═══ Seçilmiş alıntı
Perihan MAĞDEN
Anti- Ukde hareketi diyebileceğim bir hareket türedi.
Hiç kimse içinde hiçbir ukde kalmasın istiyor.
Amerikan ''emperyalizmi'' çok körükledi, hatta yaratıklandırdı bu hareketi diyebilirim.
Filmler, şarkılar, diziler, romanlar: Aman kaçırma son treni!
Tren de: şan şöhret, para pul, aşk meşk, seyahat sefahat.
Post- mortem dünyada her ne gazzlanıyorsa onlar işte.
Bizde ''O Ses Türkiye''de görüyoruz.
Yaşını başını almış yarışmacı (yaşlı demek çok ayıp artık bu arada) endüstri mühendisliğini bitirmiş.
Bimemnereye müdür olmuş.
Ama hep şarkıcı/ türkücü olmak istemişmiş.
Bu nedenle de, yarışmada şansını denemeye karar vermiş.
Deneme arkadaş! Deneme gözünü seveyim.
Nüfusumuzu doyuramıyoruz.
Ne madden, ne manen.
Cümle alem şan şöhret peşinde zaten.
E bunca genç ve okkalı bir nüfus yırtış yırtış; şarkıcı olacam, ünlü olacam, basbas sesimi duyurucam diye bekleşirken! Ve hatta metroda itişirken-
Senin de içinde ukde kalsın.
Dağınık kalsın.
Evlenme programlarına çıkıp da; ''elektrik'' arayan, gönlünü ''titreten'' birini arayan, onu arayan bunu arayanlara girmiyorum bile!
Hadi adamlar resmen ve alenen bakıcı arıyorlar.
Ama kapıcı aradıklarını düşünmeyen/ ya da söylemeyen yaşlı kadınların NE aradıkları-
(Bi nevi belalarını, herhalde?)
Tamam, İngiltere'de Susan Boyle çıkıp istisnai sesiyle (ki, sevmem öyle sesi de) yakıp yıktı ortalığı.
Ama Asperger sendromlu mu, ne kadıncaaaz.
Yani bir şirkette pazarlama ve dağıtımın başındayken, ''Aman, şarkı söylemek de içimde ukde kalmasın sakın'' diye dökülmedi ortalığa.
══════
═══ Veri satırları
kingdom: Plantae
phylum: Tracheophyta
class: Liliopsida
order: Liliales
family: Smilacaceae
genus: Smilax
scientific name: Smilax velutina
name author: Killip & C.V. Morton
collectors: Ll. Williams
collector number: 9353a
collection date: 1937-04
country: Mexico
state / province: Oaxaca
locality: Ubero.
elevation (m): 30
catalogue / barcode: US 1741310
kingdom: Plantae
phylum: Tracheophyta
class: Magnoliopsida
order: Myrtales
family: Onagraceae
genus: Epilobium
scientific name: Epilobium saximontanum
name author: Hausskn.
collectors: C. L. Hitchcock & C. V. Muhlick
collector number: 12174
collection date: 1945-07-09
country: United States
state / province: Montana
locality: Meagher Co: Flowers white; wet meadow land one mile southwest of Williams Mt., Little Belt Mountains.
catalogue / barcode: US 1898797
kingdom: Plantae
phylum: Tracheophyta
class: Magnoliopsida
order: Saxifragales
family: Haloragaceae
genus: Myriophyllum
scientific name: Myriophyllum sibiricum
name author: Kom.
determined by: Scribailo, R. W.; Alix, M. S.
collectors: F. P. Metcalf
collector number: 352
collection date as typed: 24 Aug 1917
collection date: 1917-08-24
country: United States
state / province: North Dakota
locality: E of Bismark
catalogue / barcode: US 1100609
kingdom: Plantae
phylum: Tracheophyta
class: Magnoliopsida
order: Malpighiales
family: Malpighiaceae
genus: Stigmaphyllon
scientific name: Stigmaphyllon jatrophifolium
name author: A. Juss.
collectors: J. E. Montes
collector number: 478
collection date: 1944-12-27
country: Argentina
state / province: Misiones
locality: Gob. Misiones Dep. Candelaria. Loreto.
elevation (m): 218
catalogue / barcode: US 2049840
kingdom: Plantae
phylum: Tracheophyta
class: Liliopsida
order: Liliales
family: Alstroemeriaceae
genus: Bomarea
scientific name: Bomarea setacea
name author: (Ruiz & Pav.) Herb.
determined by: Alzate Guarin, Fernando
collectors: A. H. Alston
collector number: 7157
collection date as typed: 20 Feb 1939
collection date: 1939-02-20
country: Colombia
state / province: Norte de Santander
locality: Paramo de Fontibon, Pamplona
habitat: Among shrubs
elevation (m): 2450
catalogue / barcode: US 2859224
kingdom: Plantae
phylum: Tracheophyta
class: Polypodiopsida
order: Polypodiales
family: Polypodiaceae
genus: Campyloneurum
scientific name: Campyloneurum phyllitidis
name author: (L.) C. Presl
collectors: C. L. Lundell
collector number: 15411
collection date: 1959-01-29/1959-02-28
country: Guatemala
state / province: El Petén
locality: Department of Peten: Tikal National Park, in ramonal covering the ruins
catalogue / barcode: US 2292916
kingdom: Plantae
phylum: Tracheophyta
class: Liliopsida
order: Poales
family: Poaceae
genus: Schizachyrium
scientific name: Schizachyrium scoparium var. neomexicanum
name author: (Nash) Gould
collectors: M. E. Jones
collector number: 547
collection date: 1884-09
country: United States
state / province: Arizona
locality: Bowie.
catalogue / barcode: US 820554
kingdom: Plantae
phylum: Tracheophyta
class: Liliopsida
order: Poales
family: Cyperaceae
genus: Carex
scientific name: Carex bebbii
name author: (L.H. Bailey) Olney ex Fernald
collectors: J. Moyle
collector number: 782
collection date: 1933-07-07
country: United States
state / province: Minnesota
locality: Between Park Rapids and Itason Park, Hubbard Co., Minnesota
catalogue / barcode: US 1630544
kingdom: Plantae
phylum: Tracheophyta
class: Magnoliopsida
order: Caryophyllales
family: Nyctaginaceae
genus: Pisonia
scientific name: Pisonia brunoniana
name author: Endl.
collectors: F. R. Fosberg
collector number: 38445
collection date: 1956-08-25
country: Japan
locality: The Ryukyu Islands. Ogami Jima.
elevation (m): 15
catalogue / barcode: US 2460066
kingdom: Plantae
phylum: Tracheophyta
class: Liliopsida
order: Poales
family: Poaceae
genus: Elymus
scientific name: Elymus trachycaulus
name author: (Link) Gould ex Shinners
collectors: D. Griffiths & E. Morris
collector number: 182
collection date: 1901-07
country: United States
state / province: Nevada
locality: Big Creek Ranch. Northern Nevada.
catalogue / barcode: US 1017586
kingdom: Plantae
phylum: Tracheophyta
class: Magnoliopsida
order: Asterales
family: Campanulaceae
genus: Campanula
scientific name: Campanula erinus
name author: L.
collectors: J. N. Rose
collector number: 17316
══════
### Alıştırmanın istediği
Seçilmiş alıntıya göre "O Ses Türkiye"deki yaşını başını almış yarışmacı hangi bölümü bitirmiş?

### Görev çıktısı
Endüstri mühendisliğini bitirmiş.